I can promise that I will kiss you every day that I love you, because your lips are so sweet and subtly tangy to me. But I can’t promise that I will love you every day – that your lips won’t someday become bland to me.
I can promise you that when you get home from work, when I can smell exhaustion on your skin and see it in your eyes, I won’t make you walk the dog. And I won’t make you cook, though I can promise you that I won’t subject you to my cooking, unless you’re okay with a grilled cheese sandwich — I make a mean grilled cheese. But I can’t promise that when you change out of your work clothes, when you nestle in the fleece blanket on the couch in the living room and put on The Bachelorette that I won’t sneak into the bedroom and bury my face in your shirt and inhale, because it smells like home to me. I mean, it smells like tomato sauce and oregano and, oddly enough, sometimes peanut butter – but really, it smells like home. And security, and instability, and optimism.
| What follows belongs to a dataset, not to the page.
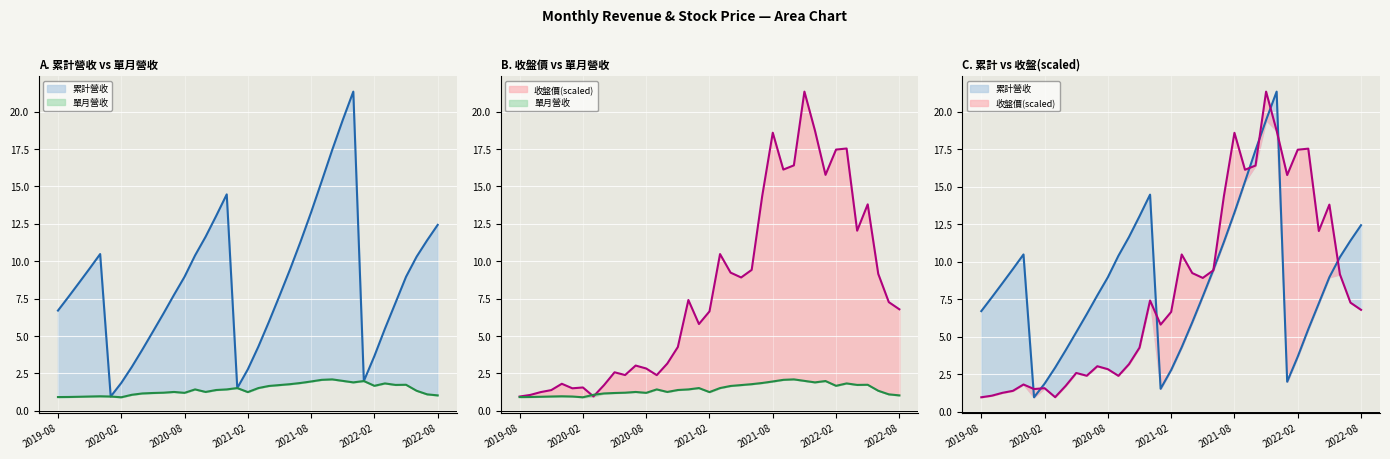

At which label does 收盤價 first exceed 6?

2020-12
I can’t promise that a day will go by in which I don’t fight with you. But I can promise that not a day will go by in which I don’t fight for you.
I can’t promise you that I’ll be able to provide for us, at least not in the way that I want. That we won’t be living from paycheck to paycheck for an undetermined amount of time. But I can promise you that I will be relentless in my goals and my passions until we are able to live that way. I mean it when I say that I will never stop educating myself, and committing myself to work toward these goals.
I can’t promise that I won’t use your deodorant if I run out of mine, even though I know that’s one of your weird phobias. But I can promise that I will never use your toothbrush, ’cause that’s just not right.
I can promise that I will hold your hand at the movies, in the park, at the beach, in the mall, in the car, at a restaurant, in the living room, at the zoo, at the museum, at a concert, on a Ferris wheel, on the Subway, on a bull named Fu Manchu. But I can’t promise that my palms won’t be sweaty when I do. I can almost promise you that they will be.
I can promise you that I will be happy on our honeymoon. But I can’t promise that I won’t cry, maybe for only a minute or two, just as the plane picks up speed down the runway. And not because I have a fear of planes or of heights, but because no matter what, no matter the destination, or how happy I am with the company I may be in, I always associate planes with goodbye — to something, or someone, for however short a time, we’re saying goodbye.
I can promise you that not a day will go by in which I don’t in some way remind you that I lost the love of my life the day I lost my mother. And I can’t promise that I’ll ever love you or anyone as much as I love her. But I can promise you that if you think that this means I won’t still sit through your bizarre sci-fi movies, or pretend to be totally into your musty vinyls, and make you grilled cheese sandwiches, and smell your shirts that smell like peanut butter and mystery to me, and work tirelessly to give you the life that I know you deserve, and make you hold my sweaty hands, I can promise you, you’ve got it all wrong.